“Sekolah ini bukan hanya tempat belajar, tapi ruang bagi para lansia untuk menemukan kembali makna hidup dan kebahagiaan.” [Irjen Pol. (P) Drs. Armia Pahmi, MH, Bupati Aceh Tamiang].
DI SEBUAH aula sederhana milik PTPN IV Perkebunan Pulau Tiga, Minggu pagi itu terasa seperti lembar baru dalam hidup sejumlah warga lanjut usia. Dengan toga menutupi bahu dan senyum yang tak pernah lelah, mereka berdiri gagah [menatap masa depan, bukan masa lalu].
Itulah momen ketika Sekolah Lansia Bahagia Bersama menggelar wisuda perdananya. Bukan wisuda biasa, melainkan perayaan akan semangat yang tak lapuk dimakan usia. Di usia senja, mereka membuktikan bahwa belajar dan bahagia tak pernah mengenal kata terlambat.
Program yang digagas Tim Penggerak PKK Aceh Tamiang bersama Dinas Pemberdayaan Masyarakat dan Kampung, Pemberdayaan Perempuan dan Keluarga Berencana (DPMKPPKB) ini diikuti 25 peserta lansia.
Selama tiga bulan, mereka rutin datang ke kelas; belajar tentang kesehatan, spiritualitas, keterampilan hidup, hingga seni menikmati masa tua.
Bupati Aceh Tamiang, Irjen Pol. (P) Drs. Armia Pahmi, MH, hadir langsung pada hari itu. Ia menatap para lansia yang duduk di barisan depan dengan senyum bangga.
“Sekolah ini bukan hanya tempat belajar,” ujarnya pelan, “tetapi ruang bagi para lansia untuk menemukan kembali makna hidup, kebahagiaan, dan harga diri di masa emas mereka.”
Bupati Armia menegaskan, meningkatnya usia harapan hidup di Aceh Tamiang adalah peluang untuk membangun budaya menghargai dan memberdayakan lansia [bukan menyingkirkan mereka dari ruang sosial].
“Mereka adalah aset kebijaksanaan bangsa,” tambahnya, “yang harus kita rawat dengan kasih dan rasa hormat.”
Ketua Panitia, M. Ilham Malik, S.STP, menjelaskan bahwa para peserta menjalani 12 kali pertemuan tatap muka.

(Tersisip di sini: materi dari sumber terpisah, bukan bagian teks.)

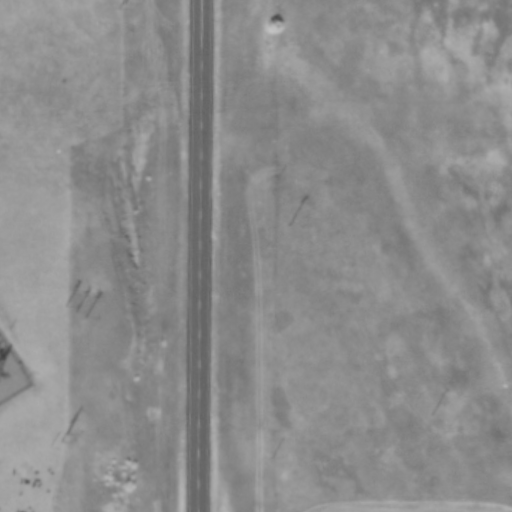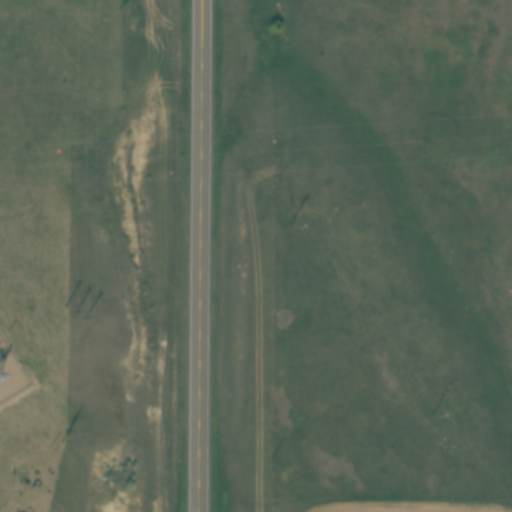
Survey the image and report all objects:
road: (197, 255)
power substation: (10, 373)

“Kami ingin memastikan mereka tetap sehat, mandiri, aktif, dan produktif,” katanya. “Belajar bukan tentang usia, tapi tentang menjaga semangat hidup.”
Puncak acara berlangsung haru. Satu per satu, Bupati memindahkan tali toga di kepala para wisudawan. Beberapa meneteskan air mata.
Ada yang menunduk lirih berdoa, ada yang tertawa kecil saat cucunya berteriak dari barisan penonton, “Nenek, keren!” Ketua TP-PKK Ny. Yuyun Armia kemudian menyerahkan sertifikat kelulusan dengan senyum lembut.
“Semangat mereka adalah cermin bagi kita semua,” katanya, “bahwa bahagia bisa diciptakan kapan pun, bahkan di usia 70.”
“Belajar bukan soal muda atau tua, tapi tentang menjaga semangat hidup agar tetap menyala.” M. Ilham Malik, S.STP, Ketua Panitia Sekolah Lansia.
Ketika lagu penutup diputar, beberapa lansia berdiri perlahan.
Mereka saling menggenggam tangan, seolah tak ingin hari itu usai. Di wajah mereka, kebahagiaan hadir bukan karena gelar, tapi karena pengakuan; bahwa mereka masih dihargai, masih dibutuhkan, dan masih bisa memberi arti.
Di tengah hiruk pikuk dunia yang sering melupakan usia tua, Aceh Tamiang menyalakan secercah harapan: bahwa di ujung senja, masih ada cahaya yang hangat [datang dari hati yang terus belajar untuk bahagia]. [].